Déclaration liminaire au Blanchet du 6 décembre 2023

Madame la Rectrice 

Vous voudrez bien excuser le caractère décousu de cette déclaration liminaire mais le temps m’a manqué pour me montrer à la hauteur de cet exercice tant l’actualité a rebattu les cartes de ce que j’avais convenu d’écrire avec mes collègues du bureau académique. 

Je vais tout d’abord, au nom du syndicat, vous remercier vous et vos services pour l’accompagnement de notre collègue du bureau départemental ID, Stéphanie DUCOUSSET, lâchement agressée avec son adjointe et un agent hier soir par deux voyous dans l’enceinte de son établissement. Preuve en est que notre profession n’est plus exempte de toute violence physique. Nous souhaitons donc apporter notre soutien à la direction du collège Jules Flandrin ainsi qu’aux équipes EN et du département. 

Bousculé, disais-je, car si nous prenons agréablement acte de la primeur des annonces du Ministre à ses cadres, nous sommes partagés entre sidération et abattement. Les ministres changent chaque année et chaque année, on tricote et on détricote au point d’en avoir le tournis. Nous sommes devenus des girouettes même plus crédibles tant les réformes s’enchaînent avec leur lot de contradictions, de contrepieds, de fausses ou de bonnes idées. Cette fois au moins, nous pourrons travailler notre préparation de rentrée avec les cartes quasiment en main. 

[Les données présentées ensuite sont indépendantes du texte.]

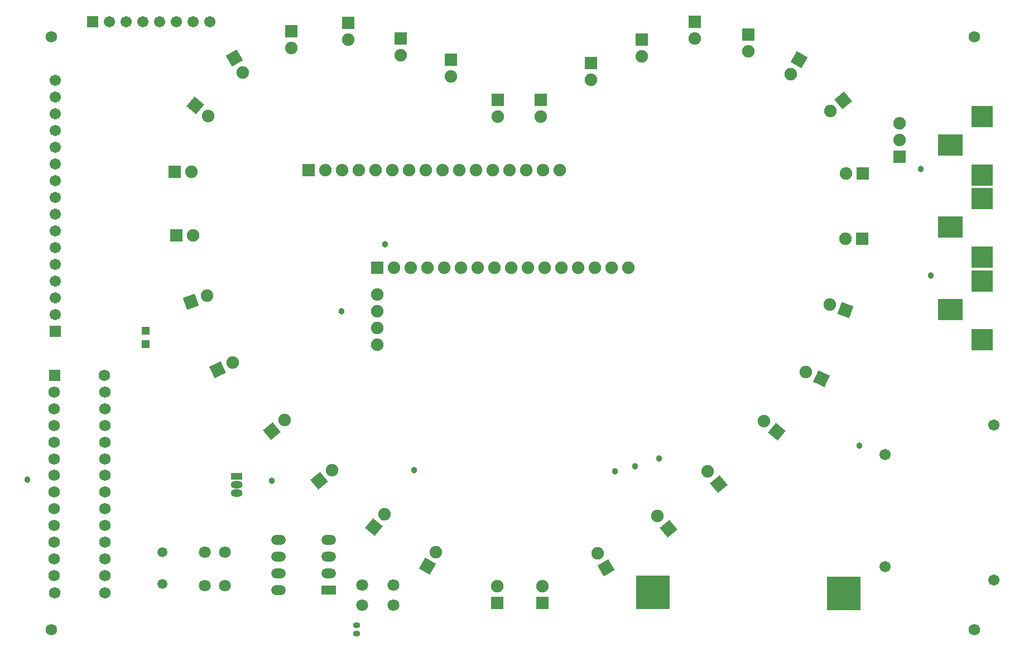
<source format=gbs>
G04*
G04 #@! TF.GenerationSoftware,Altium Limited,Altium Designer,21.2.1 (34)*
G04*
G04 Layer_Color=16711935*
%FSLAX24Y24*%
%MOIN*%
G70*
G04*
G04 #@! TF.SameCoordinates,50E8038E-39F9-4302-AF09-D4DFFB075F86*
G04*
G04*
G04 #@! TF.FilePolarity,Negative*
G04*
G01*
G75*
%ADD19R,0.0474X0.0474*%
%ADD21R,0.0749X0.0749*%
%ADD22C,0.0749*%
%ADD23R,0.0671X0.0671*%
%ADD24C,0.0671*%
%ADD25O,0.0434X0.0356*%
%ADD26C,0.0710*%
%ADD27R,0.0749X0.0749*%
%ADD28P,0.1060X4X75.0*%
%ADD29P,0.1060X4X95.0*%
%ADD30P,0.1060X4X265.0*%
%ADD31R,0.0671X0.0671*%
%ADD32P,0.1060X4X185.0*%
%ADD33C,0.0690*%
%ADD34R,0.0690X0.0690*%
%ADD35R,0.0710X0.0434*%
%ADD36O,0.0710X0.0434*%
%ADD37C,0.0592*%
%ADD38R,0.0880X0.0580*%
%ADD39O,0.0880X0.0580*%
%ADD40P,0.1060X4X155.0*%
%ADD41P,0.1060X4X160.0*%
%ADD42P,0.1060X4X175.0*%
%ADD43P,0.1060X4X195.0*%
%ADD44P,0.1060X4X290.0*%
%ADD45P,0.1060X4X295.0*%
%ADD46C,0.0680*%
%ADD47C,0.0380*%
%ADD80R,0.2049X0.2049*%
%ADD81R,0.1261X0.1261*%
%ADD82R,0.1458X0.1261*%
D19*
X7912Y19398D02*
D03*
Y18610D02*
D03*
D21*
X9650Y28894D02*
D03*
X52950Y29800D02*
D03*
X9750Y25094D02*
D03*
X50700Y24894D02*
D03*
X50750Y28794D02*
D03*
D22*
X10650Y28894D02*
D03*
X52950Y31800D02*
D03*
Y30800D02*
D03*
X10750Y25094D02*
D03*
X20000Y36800D02*
D03*
X13700Y34817D02*
D03*
X11633Y32229D02*
D03*
X44850Y13994D02*
D03*
X19650Y28994D02*
D03*
X18650D02*
D03*
X21650D02*
D03*
X22650D02*
D03*
X20650D02*
D03*
X30650D02*
D03*
X31650D02*
D03*
X32650D02*
D03*
X25650D02*
D03*
X23650D02*
D03*
X24650D02*
D03*
X28650D02*
D03*
X29650D02*
D03*
X26650D02*
D03*
X27650D02*
D03*
X11560Y21482D02*
D03*
X41479Y10983D02*
D03*
X22171Y8433D02*
D03*
X28950Y32194D02*
D03*
X26150Y34600D02*
D03*
X23150Y35850D02*
D03*
X16600Y36300D02*
D03*
X13100Y17494D02*
D03*
X16200Y14050D02*
D03*
X19033Y11071D02*
D03*
X25250Y6177D02*
D03*
X28900Y4144D02*
D03*
X31600D02*
D03*
X34900Y6083D02*
D03*
X38479Y8333D02*
D03*
X47350Y16944D02*
D03*
X48780Y20965D02*
D03*
X49700Y24894D02*
D03*
X49750Y28794D02*
D03*
X48817Y32529D02*
D03*
X46450Y34717D02*
D03*
X43900Y36100D02*
D03*
X40700Y36850D02*
D03*
X37550Y35800D02*
D03*
X34500Y34400D02*
D03*
X31500Y32194D02*
D03*
X26750Y23150D02*
D03*
X27750D02*
D03*
X28750D02*
D03*
X25750D02*
D03*
X22750D02*
D03*
X23750D02*
D03*
X24750D02*
D03*
X29750D02*
D03*
X34750D02*
D03*
X35750D02*
D03*
X33750D02*
D03*
X30750D02*
D03*
X31750D02*
D03*
X32750D02*
D03*
X36750D02*
D03*
X21750Y18575D02*
D03*
Y21575D02*
D03*
Y20575D02*
D03*
Y19575D02*
D03*
D23*
X2500Y19350D02*
D03*
D24*
Y20350D02*
D03*
Y21350D02*
D03*
Y22350D02*
D03*
Y23350D02*
D03*
Y24350D02*
D03*
Y25350D02*
D03*
Y26350D02*
D03*
Y27350D02*
D03*
Y28350D02*
D03*
Y29350D02*
D03*
Y30350D02*
D03*
Y31350D02*
D03*
Y32350D02*
D03*
Y33350D02*
D03*
Y34350D02*
D03*
X11750Y37850D02*
D03*
X10750D02*
D03*
X9750D02*
D03*
X8750D02*
D03*
X7750D02*
D03*
X6750D02*
D03*
X5750D02*
D03*
X52074Y5296D02*
D03*
Y11989D02*
D03*
X58570Y13760D02*
D03*
Y4509D02*
D03*
D25*
X20500Y1300D02*
D03*
Y1800D02*
D03*
D26*
X20850Y4181D02*
D03*
Y3000D02*
D03*
X22700Y4181D02*
D03*
Y3000D02*
D03*
X12632Y6145D02*
D03*
X11451D02*
D03*
X12631Y4150D02*
D03*
X11450D02*
D03*
D27*
X20000Y37800D02*
D03*
X17650Y28994D02*
D03*
X28950Y33194D02*
D03*
X26150Y35600D02*
D03*
X23150Y36850D02*
D03*
X16600Y37300D02*
D03*
X28900Y3144D02*
D03*
X31600D02*
D03*
X43900Y37100D02*
D03*
X40700Y37850D02*
D03*
X37550Y36800D02*
D03*
X34500Y35400D02*
D03*
X31500Y33194D02*
D03*
X21750Y23150D02*
D03*
D28*
X13200Y35683D02*
D03*
X35400Y5217D02*
D03*
D29*
X10867Y32871D02*
D03*
X45616Y13351D02*
D03*
D30*
X42121Y10217D02*
D03*
X39121Y7567D02*
D03*
D31*
X4750Y37850D02*
D03*
D32*
X21529Y7667D02*
D03*
D33*
X2450Y14741D02*
D03*
Y15740D02*
D03*
Y13742D02*
D03*
X5457Y9746D02*
D03*
Y10745D02*
D03*
Y11744D02*
D03*
Y12743D02*
D03*
Y13742D02*
D03*
Y14741D02*
D03*
Y15740D02*
D03*
X5453Y16739D02*
D03*
X2450Y9746D02*
D03*
Y10745D02*
D03*
Y11744D02*
D03*
Y12743D02*
D03*
Y5750D02*
D03*
Y6749D02*
D03*
Y7748D02*
D03*
Y8747D02*
D03*
X5457Y4751D02*
D03*
Y3737D02*
D03*
X2461D02*
D03*
X2450Y4751D02*
D03*
X5457Y8747D02*
D03*
Y7748D02*
D03*
Y6749D02*
D03*
Y5750D02*
D03*
D34*
X2461Y16739D02*
D03*
D35*
X13330Y10700D02*
D03*
D36*
Y10200D02*
D03*
Y9700D02*
D03*
D37*
X8900Y6150D02*
D03*
Y4260D02*
D03*
D38*
X18850Y3900D02*
D03*
D39*
Y4900D02*
D03*
Y5900D02*
D03*
Y6900D02*
D03*
X15850Y3900D02*
D03*
Y4900D02*
D03*
Y5900D02*
D03*
Y6900D02*
D03*
D40*
X10620Y21140D02*
D03*
D41*
X12194Y17071D02*
D03*
D42*
X15434Y13407D02*
D03*
X18267Y10429D02*
D03*
X49583Y33171D02*
D03*
D43*
X24750Y5311D02*
D03*
X46950Y35583D02*
D03*
D44*
X48256Y16521D02*
D03*
D45*
X49720Y20623D02*
D03*
D46*
X57387Y1512D02*
D03*
Y36945D02*
D03*
X2269Y1512D02*
D03*
Y36945D02*
D03*
D47*
X19590Y20570D02*
D03*
X54820Y22710D02*
D03*
X22220Y24570D02*
D03*
X50541Y12537D02*
D03*
X38580Y11750D02*
D03*
X37151Y11290D02*
D03*
X35949Y10983D02*
D03*
X23940Y11071D02*
D03*
X850Y10480D02*
D03*
X15434Y10429D02*
D03*
X54200Y29050D02*
D03*
D80*
X49600Y3700D02*
D03*
X38200Y3750D02*
D03*
D81*
X57870Y28681D02*
D03*
Y32181D02*
D03*
Y23778D02*
D03*
Y27278D02*
D03*
X57880Y18854D02*
D03*
Y22354D02*
D03*
D82*
X55970Y30481D02*
D03*
Y25578D02*
D03*
X55980Y20654D02*
D03*
M02*

</source>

Cependant, nous sommes en surchauffe et ne voyons plus le cap tant le navire Education nationale en change au gré des valses ministérielles. Et bien sûr, qui in fine doit tenir un nouveau discours contrevenant au précédent avec une sincérité d’arracheur de dents ? Les perdir. Ceux-là même qui disent « noir » un jour puis « blanc » le lendemain. Du grand 1984. Mais la mémoire des gens n’est pas à ce point défaillante.  

  

Outre l’inventaire à la Prévert dont je vous ménagerai le recensement, ce qui pêche, c’est la faible considération pour les “perdir” qui se débattent au quotidien pour mettre en place, bon an mal an, les dernières réformes ou aménagements de réformes concoctés à la va-vite.  

Comment se matérialise cette perte de considération ? 

Tout d’abord, elle tient à la transformation de notre métier. Plus les tâches s’empilent, moins nous pilotons, plus nous exécutons … MAL. Serions-nous devenus des êtres à ce point décérébrés que nous ne soyons plus capables de stratégie, de réflexion collective, d’esprit d’initiative ? Il est fort à craindre que cela s’avère rapidement le cas. De cadres supérieurs, nous sommes transformés en ouvriers spécialisés (sans aucun mépris pour ces personnes, bien entendu, mais ce n’est pas notre métier). 

Ensuite, il est regrettable et même inadmissible que les nouveaux chefs d’établissement adjoints stagiaires ou faisant-fonction ne soient étrangement pas tout à fait comme les autres, tout en faisant le même métier. En guise de remerciement pour le pas qu’ils sautent pour entrer dans notre corps de moins en moins attractif, on leur dit que pour la prime de 1000€, ils devront attendre d’être titulaires…ce qui ne sera pas forcément le cas des faisant-fonction. S’ils sont encore profs, peut-être pourraient-ils donc prétendre à un PACTE ? Nenni ! Ce sera donc pour la gloire. Nul doute que l’on ait le sens de l’accueil dans notre noble administration. Les collègues professeurs syndiqués en rient à gorge déployée eux à qui on annonce encore 156€ pour 3h de stage de réussite. Pas nous, les chefs, car nous avons honte de tout ramasser en regardant nos adjoints se dépêtrer avec le RCD. J’appellerai ceci “L’école de l’injustice”… 

Une adjointe stagiaire médusée par tant d’iniquité me disait récemment que le dévouement aux missions d’utilité publique se payait de stress mais d’aucune autre forme de reconnaissance. Des solutions, le ministère a su en trouver pour payer les AED en HSE, créer des bureaux des entreprises, financer à renfort de milliards d’euros le CNR et le PACTE sans compter la gratification aux lycéens professionnels. Pour nos collègues, le néant de l’injustice.  

Alors non, nous ne ferons plus sans une réelle reconnaissance qui passera par des taux améliorés de promotion et des primes dignes de notre statut. 

Je vous remercie de votre écoute et des réponses que vous pourrez nous apporter.